You know what I was considering before I got dudes new cage.....

Rat cages. They are HUGE and half the price. And the bars are Horizontal. And if you look close you can easily just take the shelves out of it then its just a normal empty cage! They are way cheaper. Made out of the same stuff and half the price ! 
I was going to actually buy one. But then I found dudes cage now and I loved it to much and wanted that instead.


----------



## m&m672 (Jun 4, 2010)

Thanks for the ideas.

Got another question, does anyone have any exprience with Hilo Harbor Cages? I'm looking on 'birdcages4less.com' and they have some attractive looking cages at good prices with free shiping over 50 bucks. I've not heard of them and finding reviews on bird cages are kind hit or miss.


----------



## m&m672 (Jun 4, 2010)

I'm kind of leaning towards this cage.

Hana Hut Dome Top










I'd like something bigger than 20x20 girth, but it has horizontal bars on the side and seems fairly attractive looking and the interior hieght is 38". Cubic inch wise it's roomier than the 24x16 that is 34" high inside.


----------



## dude (Mar 29, 2010)

You can buy that cage here too in australia.
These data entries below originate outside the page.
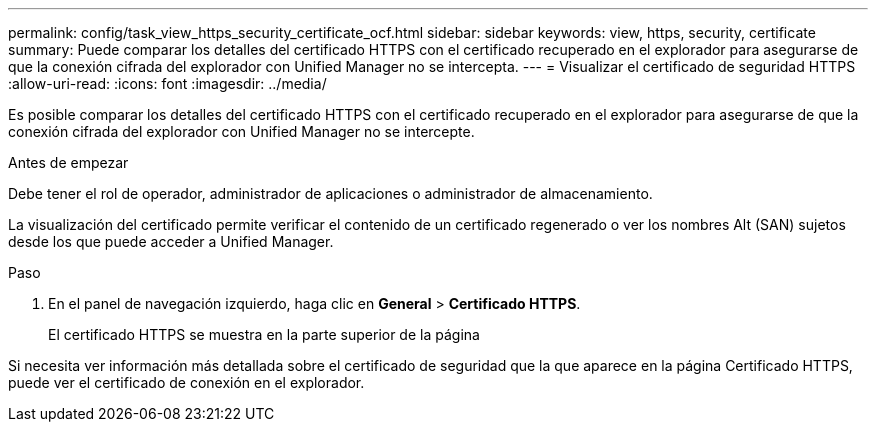 ---
permalink: config/task_view_https_security_certificate_ocf.html 
sidebar: sidebar 
keywords: view, https, security, certificate 
summary: Puede comparar los detalles del certificado HTTPS con el certificado recuperado en el explorador para asegurarse de que la conexión cifrada del explorador con Unified Manager no se intercepta. 
---
= Visualizar el certificado de seguridad HTTPS
:allow-uri-read: 
:icons: font
:imagesdir: ../media/


[role="lead"]
Es posible comparar los detalles del certificado HTTPS con el certificado recuperado en el explorador para asegurarse de que la conexión cifrada del explorador con Unified Manager no se intercepte.

.Antes de empezar
Debe tener el rol de operador, administrador de aplicaciones o administrador de almacenamiento.

La visualización del certificado permite verificar el contenido de un certificado regenerado o ver los nombres Alt (SAN) sujetos desde los que puede acceder a Unified Manager.

.Paso
. En el panel de navegación izquierdo, haga clic en *General* > *Certificado HTTPS*.
+
El certificado HTTPS se muestra en la parte superior de la página



Si necesita ver información más detallada sobre el certificado de seguridad que la que aparece en la página Certificado HTTPS, puede ver el certificado de conexión en el explorador.
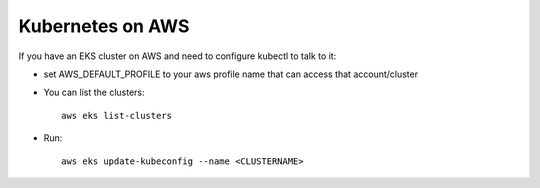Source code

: Kubernetes on AWS
=================

If you have an EKS cluster on AWS and need to configure kubectl to talk to it:

* set AWS_DEFAULT_PROFILE to your aws profile name that can access that account/cluster
* You can list the clusters::

    aws eks list-clusters

* Run::

    aws eks update-kubeconfig --name <CLUSTERNAME>
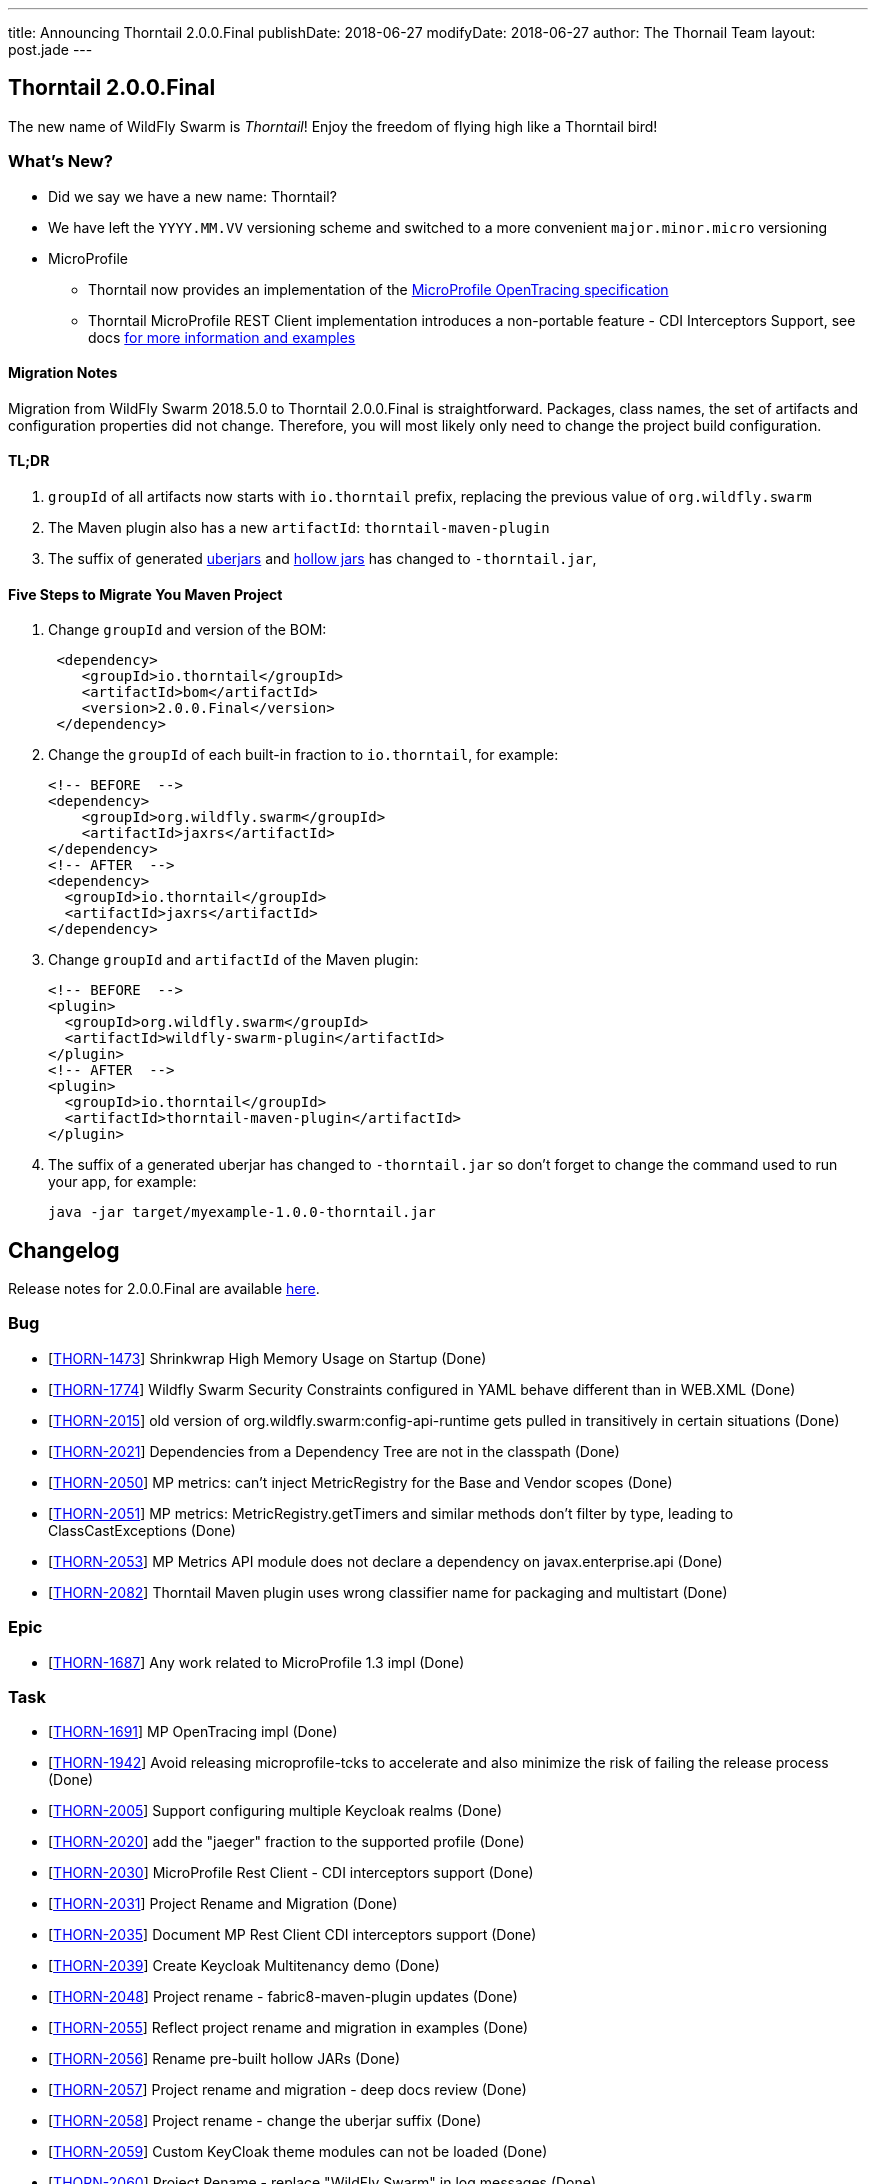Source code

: ---
title: Announcing Thorntail 2.0.0.Final
publishDate: 2018-06-27
modifyDate: 2018-06-27
author: The Thornail Team
layout: post.jade
---

== Thorntail 2.0.0.Final

The new name of WildFly Swarm is _Thorntail_! Enjoy the freedom of flying high like a Thorntail bird!

=== What's New?

* Did we say we have a new name: Thorntail?
* We have left the `YYYY.MM.VV` versioning scheme and switched to a more convenient `major.minor.micro` versioning
* MicroProfile
** Thorntail now provides an implementation of the https://github.com/eclipse/microprofile-opentracing[MicroProfile OpenTracing specification]
** Thorntail MicroProfile REST Client implementation introduces a non-portable feature - CDI Interceptors Support, see docs http://docs.wildfly-swarm.io/2.0.0.Final/#_cdi_interceptors_support[for more information and examples]

++++
<!-- more -->
++++

==== Migration Notes

Migration from WildFly Swarm 2018.5.0 to Thorntail 2.0.0.Final is straightforward.
Packages, class names, the set of artifacts and configuration properties did not change.
Therefore, you will most likely only need to change the project build configuration.

==== TL;DR

1. `groupId` of all artifacts now starts with `io.thorntail` prefix, replacing the previous value of `org.wildfly.swarm`
2. The Maven plugin also has a new `artifactId`: `thorntail-maven-plugin`
3. The suffix of generated http://docs.wildfly-swarm.io/2.0.0.Final/#uberjar[uberjars] and http://docs.wildfly-swarm.io/2.0.0.Final/#hollow-jar[hollow jars] has changed to `-thorntail.jar`,

==== Five Steps to Migrate You Maven Project

1. Change `groupId` and version of the BOM:
+
[source,xml]
----
 <dependency>
    <groupId>io.thorntail</groupId>
    <artifactId>bom</artifactId>
    <version>2.0.0.Final</version>
 </dependency>
----
2. Change the `groupId` of each built-in fraction to `io.thorntail`, for example:
+
[source,xml]
----
<!-- BEFORE  -->
<dependency>
    <groupId>org.wildfly.swarm</groupId>
    <artifactId>jaxrs</artifactId>
</dependency>
<!-- AFTER  -->
<dependency>
  <groupId>io.thorntail</groupId>
  <artifactId>jaxrs</artifactId>
</dependency>
----
3. Change `groupId` and `artifactId` of the Maven plugin:
+
[source,xml]
----
<!-- BEFORE  -->
<plugin>
  <groupId>org.wildfly.swarm</groupId>
  <artifactId>wildfly-swarm-plugin</artifactId>
</plugin>
<!-- AFTER  -->
<plugin>
  <groupId>io.thorntail</groupId>
  <artifactId>thorntail-maven-plugin</artifactId>
</plugin>
----
4. The suffix of a generated uberjar has changed to `-thorntail.jar` so don't forget to change the command used to run your app, for example:
+
 java -jar target/myexample-1.0.0-thorntail.jar

== Changelog
Release notes for 2.0.0.Final are available https://issues.jboss.org/secure/ReleaseNote.jspa?projectId=12317020&version=12337750[here].

=== Bug
* [https://issues.jboss.org/browse/THORN-1473[THORN-1473]] Shrinkwrap High Memory Usage on Startup (Done)
* [https://issues.jboss.org/browse/THORN-1774[THORN-1774]] Wildfly Swarm Security Constraints configured in YAML behave different than in WEB.XML (Done)
* [https://issues.jboss.org/browse/THORN-2015[THORN-2015]] old version of org.wildfly.swarm:config-api-runtime gets pulled in transitively in certain situations (Done)
* [https://issues.jboss.org/browse/THORN-2021[THORN-2021]] Dependencies from a Dependency Tree are not in the classpath (Done)
* [https://issues.jboss.org/browse/THORN-2050[THORN-2050]] MP metrics: can't inject MetricRegistry for the Base and Vendor scopes (Done)
* [https://issues.jboss.org/browse/THORN-2051[THORN-2051]] MP metrics: MetricRegistry.getTimers and similar methods don't filter by type, leading to ClassCastExceptions (Done)
* [https://issues.jboss.org/browse/THORN-2053[THORN-2053]] MP Metrics API module does not declare a dependency on javax.enterprise.api (Done)
* [https://issues.jboss.org/browse/THORN-2082[THORN-2082]] Thorntail Maven plugin uses wrong classifier name for packaging and multistart (Done)

=== Epic
* [https://issues.jboss.org/browse/THORN-1687[THORN-1687]] Any work related to MicroProfile 1.3 impl (Done)

=== Task
* [https://issues.jboss.org/browse/THORN-1691[THORN-1691]] MP OpenTracing impl (Done)
* [https://issues.jboss.org/browse/THORN-1942[THORN-1942]] Avoid releasing microprofile-tcks to accelerate and also minimize the risk of failing the release process (Done)
* [https://issues.jboss.org/browse/THORN-2005[THORN-2005]] Support configuring multiple Keycloak realms (Done)
* [https://issues.jboss.org/browse/THORN-2020[THORN-2020]] add the "jaeger" fraction to the supported profile (Done)
* [https://issues.jboss.org/browse/THORN-2030[THORN-2030]] MicroProfile Rest Client - CDI interceptors support (Done)
* [https://issues.jboss.org/browse/THORN-2031[THORN-2031]] Project Rename and Migration (Done)
* [https://issues.jboss.org/browse/THORN-2035[THORN-2035]] Document MP Rest Client CDI interceptors support (Done)
* [https://issues.jboss.org/browse/THORN-2039[THORN-2039]] Create Keycloak Multitenancy demo (Done)
* [https://issues.jboss.org/browse/THORN-2048[THORN-2048]] Project rename - fabric8-maven-plugin updates (Done)
* [https://issues.jboss.org/browse/THORN-2055[THORN-2055]] Reflect project rename and migration in examples (Done)
* [https://issues.jboss.org/browse/THORN-2056[THORN-2056]] Rename pre-built hollow JARs (Done)
* [https://issues.jboss.org/browse/THORN-2057[THORN-2057]] Project rename and migration - deep docs review (Done)
* [https://issues.jboss.org/browse/THORN-2058[THORN-2058]] Project rename - change the uberjar suffix (Done)
* [https://issues.jboss.org/browse/THORN-2059[THORN-2059]] Custom KeyCloak theme modules can not be loaded  (Done)
* [https://issues.jboss.org/browse/THORN-2060[THORN-2060]] Project Rename - replace "WildFly Swarm" in log messages (Done)
* [https://issues.jboss.org/browse/THORN-2084[THORN-2084]] Investigate if the audit file can be set up at the elytron config level and do not auto-create it if yes (Done)

=== Library Upgrade
* [https://issues.jboss.org/browse/THORN-1939[THORN-1939]] Update keycloak dependency to 3.4.3.Final (Done)

=== Feature Request
* [https://issues.jboss.org/browse/THORN-2027[THORN-2027]] MP FT - activate CDI request context during @Asynchronous method invocation (Done)

=== Enhancement
* [https://issues.jboss.org/browse/THORN-2036[THORN-2036]] Add autodetect to MicroProfile Metrics, OpenApi and RestClient (Done)
* [https://issues.jboss.org/browse/THORN-2038[THORN-2038]] Keycloak Multitenancy resolver should use 'startsWith' or regex instead of 'equals' checks (Done)
* [https://issues.jboss.org/browse/THORN-2041[THORN-2041]] Add support for Keycloak for Teiid OData web application (Done)
* [https://issues.jboss.org/browse/THORN-2068[THORN-2068]] MicroProfile Metrics - support MicroProfile Rest Client proxies interception (Done)


== Resources

Per usual, we tend to hang out on `irc.freenode.net` in `#thorntail`.

All bug and feature-tracking is kept in http://issues.jboss.org/browse/THORN[JIRA].

Examples are available in https://github.com/thorntail/thorntail-examples/tree/2.0.0.Final

Documentation for this release is available:

* link:http://docs.wildfly-swarm.io/2.0.0.Final/[Documentation]

== Thank you, Contributors!

We appreciate all of our contributors since the last release:

=== Examples
* sberyozkin
* Sergey Beryozkin
* Martin Kouba
* Antoine Sabot-Durand
* Michal Szynkiewicz

=== Core
* sberyozkin
* Sergey Beryozkin
* Ken Finnigan
* George Gastaldi
* Martin Kouba
* Phillip Kruger
* Pavol Loffay
* Sam McCollum
* Bob McWhirter
* Tomas Radej
* Ramesh Reddy
* Antoine Sabot-Durand
* Dennis Schwarz
* Michał Szynkiewicz
* Ladislav Thon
I seen it for $160. I love the door that is sooooo big it pretty much opens up the whole cage...lol


----------



## m&m672 (Jun 4, 2010)

Here is another cage I'm looking at. It is an Avian Adventures Protage that I could get for about 150.00 in pearl white. It is 24"x22"x25" (cage height) 51" overall


----------



## dude (Mar 29, 2010)

Yeah ! Get the 2nd one ! Looks much roomier. Height doesn't matter as much as width and length. I like that one better ! Looks better too. Just my oppinion...lol.
In white it would look awesome ! I love that cage ! I want it !!!


----------



## m&m672 (Jun 4, 2010)

I'm kind of liking the second one better as well. I'm still looking though....


----------



## m&m672 (Jun 4, 2010)

Well I decided to go with the Avian adventrues from Petco online. They had it for 149 with free shipping and a little internet search netted me a 10% promotional code which got it down to 135.

At least they have easy in store returns if I don't like it, just gotta drive 2 hours to get to one though.


----------



## Karine (May 28, 2010)

Hagen vision cage L11 has all 4 sides with horizontal bars. It runs for 139.99 or I have seen it on eBay for about 128.00 free ship. It is a 30 inches wide cage!!


----------



## m&m672 (Jun 4, 2010)

I contemplated that cage for awhile, in the end I wanted something deeper. But I did like the fact that is had horizontal bars all the way around.


----------



## roxy culver (May 27, 2010)

Ah but its a roomier cage and that's all that matters! And you got a good deal on it!


----------



## spraymillet (Mar 2, 2010)

My dad almost bought me a giant size dog kennel and was going to put some sort of netting/wire suitable for birds over it because we couldn't find a cage big enough. at 150-300$ that might not have been a bad idea, some of those kennels were HUGE


----------